Dabei war die Entscheidung ursprünglich von einem anderen Kalkül geprägt. Viele Diplomaten hofften offenbar, Ankara könne helfen, Donald Trump enger an das Bündnis zu binden. Die Europäer wollten Erdoğans direkten Draht zum US-Präsidenten nutzen. Doch was als pragmatische Entscheidung gedacht war, droht nun zu einem Symbol für die Schwäche des Bündnisses zu werden.
Die Nato spricht oft über Panzer, Abschreckung, Aufrüstung und Verteidigungsausgaben. Seltener wird darüber gesprochen, dass sie sich selbst als Bündnis demokratischer Staaten versteht. Im Nordatlantikvertrag beruft sie sich ausdrücklich auf Demokratie, Freiheit und Rechtsstaatlichkeit. Genau dort wird die Türkei für das Bündnis zunehmend unbequem.
Erdoğan ist Krisen-Profiteur
Das strategische Dilemma ist offenkundig. Viele europäische Regierungen entscheiden sich für Realpolitik. Sie kritisieren Erdoğan gelegentlich. Aber sie vermeiden die große Konfrontation. Auch die Europäische Union verfolgt diesen Kurs. Während die Opposition in der Türkei von einer Zerschlagung demokratischer Strukturen spricht, werden die Beziehungen zur Türkei ausgebaut. In Brüssel und Berlin dominieren sicherheitspolitische und wirtschaftliche Interessen.
Die Botschaft, die in Ankara ankommt, ist eindeutig. Für Erdoğan ist das eine komfortable Lage. Er hat verstanden, dass internationale Krisen sein größter Verbündeter geworden sind. Je unsicherer die Welt wird, desto wichtiger wird Ankara. Und je wichtiger Ankara wird, desto geringer wird der Druck auf den Präsidenten. Genau darin liegt die eigentliche Tragik für die türkische Demokratie.

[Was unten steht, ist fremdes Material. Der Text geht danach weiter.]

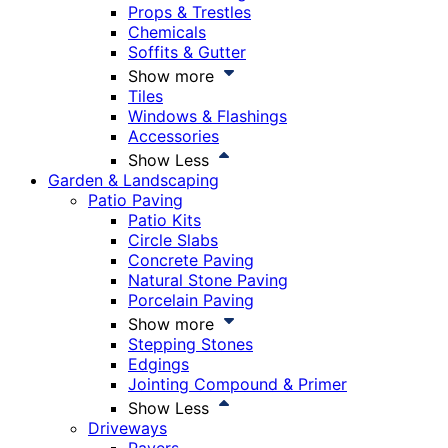
Props & Trestles
Chemicals
Soffits & Gutter
Show more
Tiles
Windows & Flashings
Accessories
Show Less
Garden & Landscaping
Patio Paving
Patio Kits
Circle Slabs
Concrete Paving
Natural Stone Paving
Porcelain Paving
Show more
Stepping Stones
Edgings
Jointing Compound & Primer
Show Less
Driveways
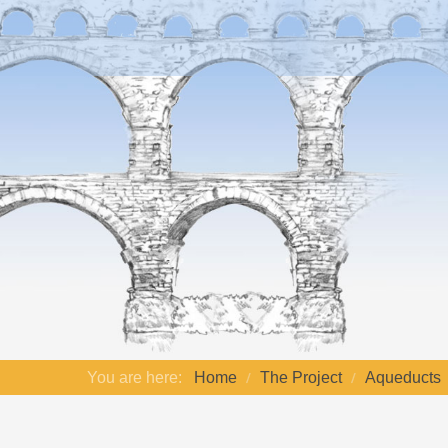
You are here:
Home
The Project
Aqueducts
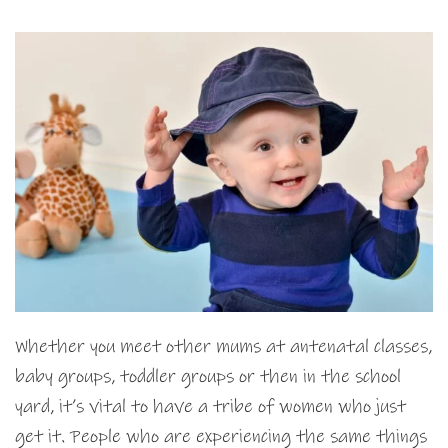
Whether you meet other mums at antenatal classes,
baby groups, toddler groups or then in the school
yard, it’s vital to have a tribe of women who just
get it. People who are experiencing the same things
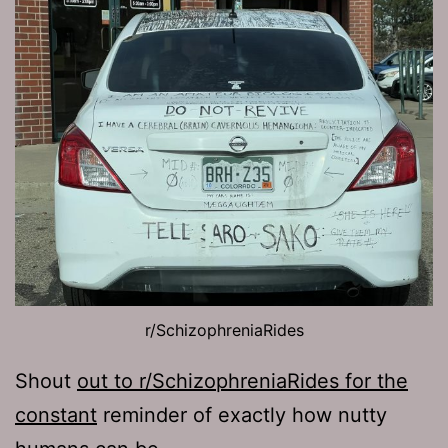
r/SchizophreniaRides
Shout
out to r/SchizophreniaRides for the
constant
reminder of exactly how nutty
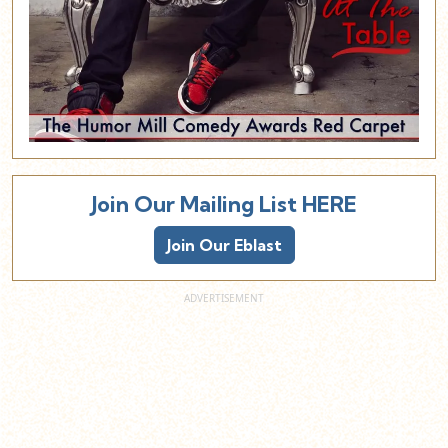
Join Our Mailing List HERE
Join Our Eblast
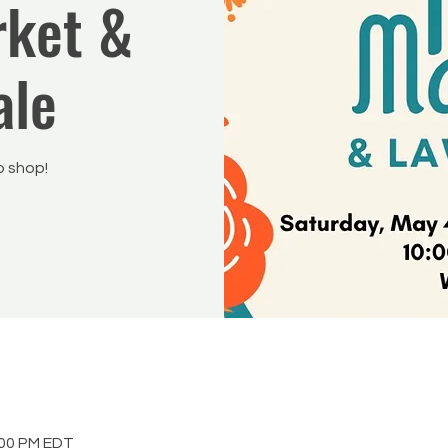
rket &
ale
 shop!
:00 PM EDT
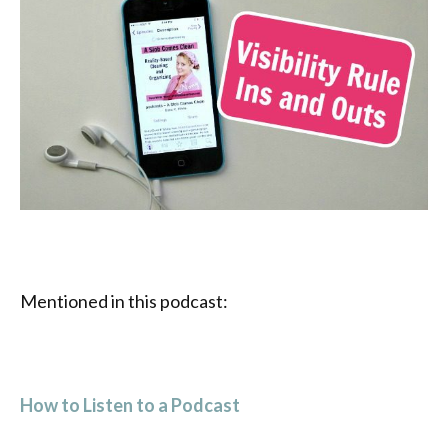
Mentioned in this podcast:
How to Listen to a Podcast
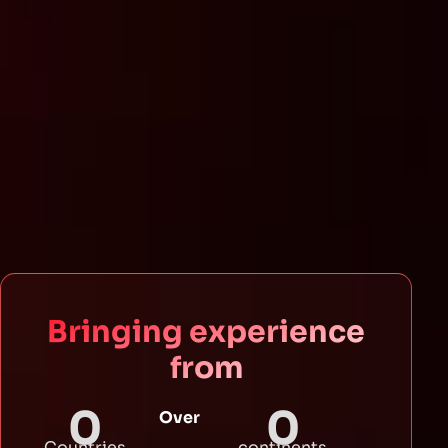
Bringing experience
from
0
0
Over
Countries
continents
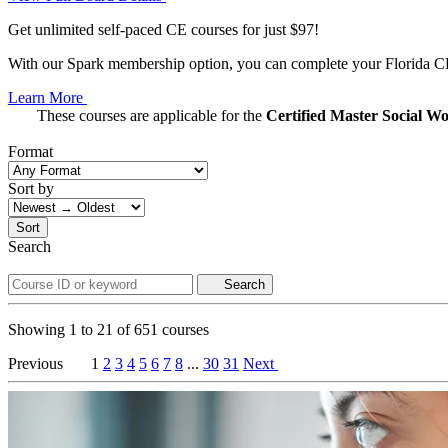
Get unlimited self-paced CE courses for just $97!
With our Spark membership option, you can complete your Florida CE 
Learn More
These courses are applicable for the
Certified Master Social 
Format
Sort by
Sort
Search
Search
Showing
1
to
21
of
651
courses
Previous
1
2
3
4
5
6
7
8
...
30
31
Next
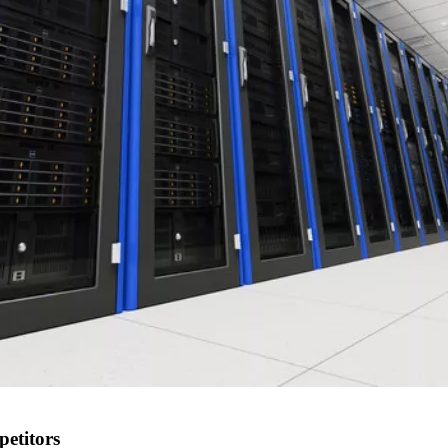
petitors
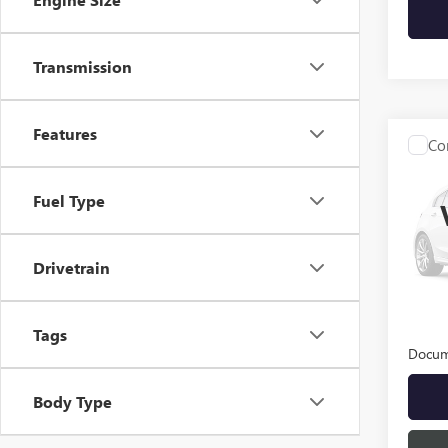
Transmission
Features
Co
USED
ENCO
Fuel Type
VIN:
KL
Model
Drivetrain
25,69
INTER
Tags
Docum
Body Type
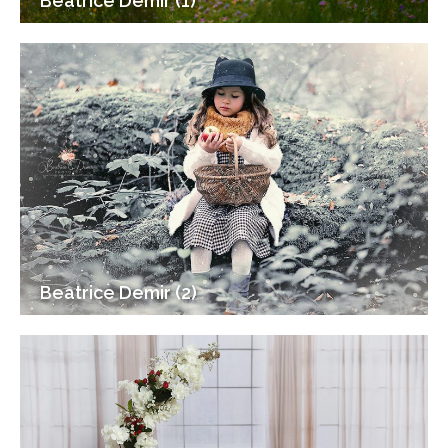
Beatrice Demir (1)
Beatrice Demir (2)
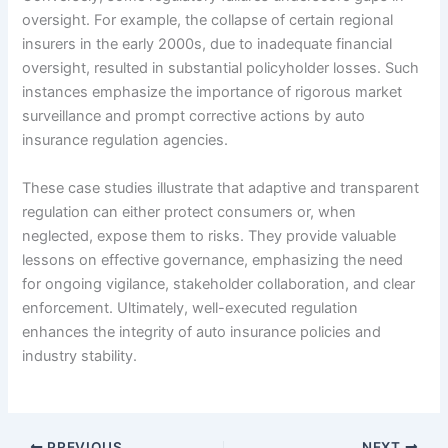
oversight. For example, the collapse of certain regional
insurers in the early 2000s, due to inadequate financial
oversight, resulted in substantial policyholder losses. Such
instances emphasize the importance of rigorous market
surveillance and prompt corrective actions by auto
insurance regulation agencies.
These case studies illustrate that adaptive and transparent
regulation can either protect consumers or, when
neglected, expose them to risks. They provide valuable
lessons on effective governance, emphasizing the need
for ongoing vigilance, stakeholder collaboration, and clear
enforcement. Ultimately, well-executed regulation
enhances the integrity of auto insurance policies and
industry stability.
PREVIOUS
NEXT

Das macht die aktuelle Entwicklung so gefährlich. Während Europa auf die Ukraine blickt, auf den Nahen Osten und auf Donald Trump, baut Erdoğan den türkischen Staat immer weiter nach seinen Vorstellungen um. Die internationale Aufmerksamkeit richtet sich auf Kriege und Krisen. Die Demokratiekrise in der Türkei rückt in den Hintergrund.

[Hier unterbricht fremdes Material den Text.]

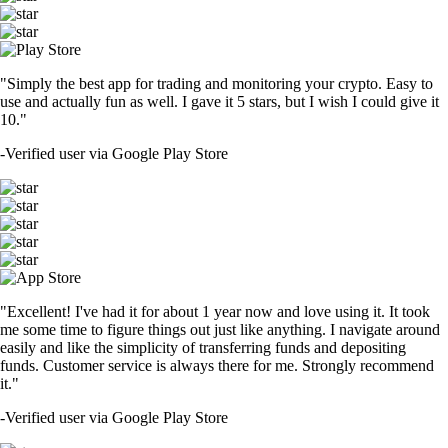
"Simply the best app for trading and monitoring your crypto. Easy to
use and actually fun as well. I gave it 5 stars, but I wish I could give it
10."
-
Verified user via Google Play Store
"Excellent! I've had it for about 1 year now and love using it. It took
me some time to figure things out just like anything. I navigate around
easily and like the simplicity of transferring funds and depositing
funds. Customer service is always there for me. Strongly recommend
it."
-
Verified user via Google Play Store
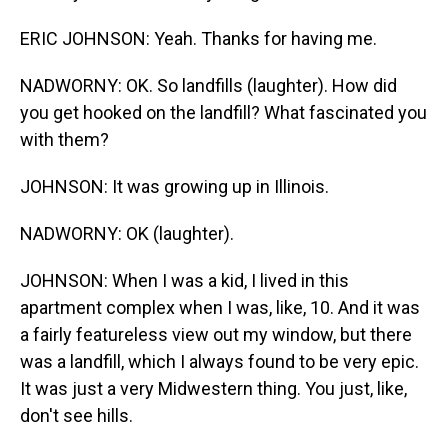
ERIC JOHNSON: Yeah. Thanks for having me.
NADWORNY: OK. So landfills (laughter). How did
you get hooked on the landfill? What fascinated you
with them?
JOHNSON: It was growing up in Illinois.
NADWORNY: OK (laughter).
JOHNSON: When I was a kid, I lived in this
apartment complex when I was, like, 10. And it was
a fairly featureless view out my window, but there
was a landfill, which I always found to be very epic.
It was just a very Midwestern thing. You just, like,
don't see hills.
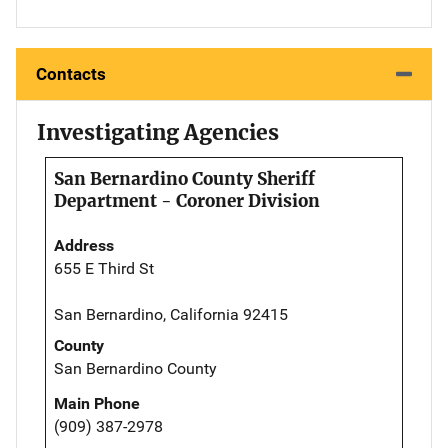
Contacts
Investigating Agencies
San Bernardino County Sheriff
Department - Coroner Division
Address
655 E Third St
San Bernardino, California 92415
County
San Bernardino County
Main Phone
(909) 387-2978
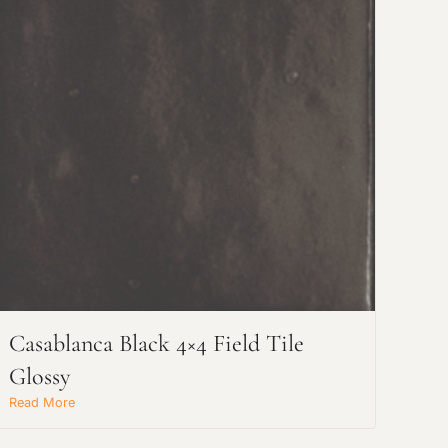
Casablanca Black 4×4 Field Tile
Glossy
Read More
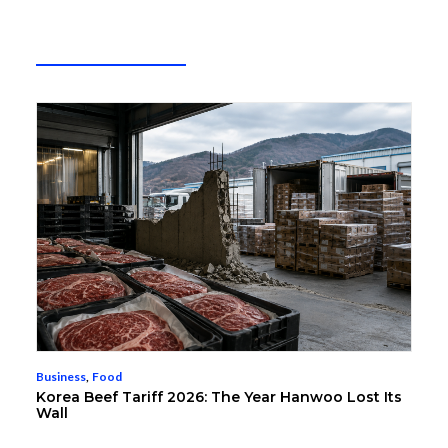
Business
,
Food
Korea Beef Tariff 2026: The Year Hanwoo Lost Its
Wall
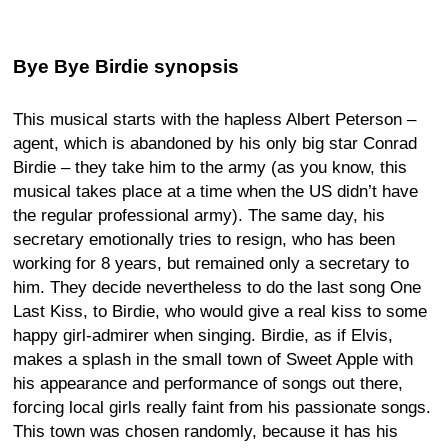
Bye Bye Birdie synopsis
This musical starts with the hapless Albert Peterson –
agent, which is abandoned by his only big star Conrad
Birdie – they take him to the army (as you know, this
musical takes place at a time when the US didn’t have
the regular professional army). The same day, his
secretary emotionally tries to resign, who has been
working for 8 years, but remained only a secretary to
him. They decide nevertheless to do the last song One
Last Kiss, to Birdie, who would give a real kiss to some
happy girl-admirer when singing. Birdie, as if Elvis,
makes a splash in the small town of Sweet Apple with
his appearance and performance of songs out there,
forcing local girls really faint from his passionate songs.
This town was chosen randomly, because it has his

Die Nato braucht die Türkei. Daran gibt es wenig Zweifel. Die Frage ist nur, welchen Preis sie dafür zu zahlen bereit ist. Deshalb geht es bei der aktuellen Krise längst nicht mehr nur um Özgür Özel, Ekrem İmamoğlu oder die CHP. Es geht um eine grundsätzliche Frage: Wie glaubwürdig kann ein Bündnis sein, das sich auf Demokratie und Rechtsstaatlichkeit beruft, wenn es ausgerechnet dann schweigt, wenn eines seiner wichtigsten Mitglieder diese Prinzipien systematisch demontiert?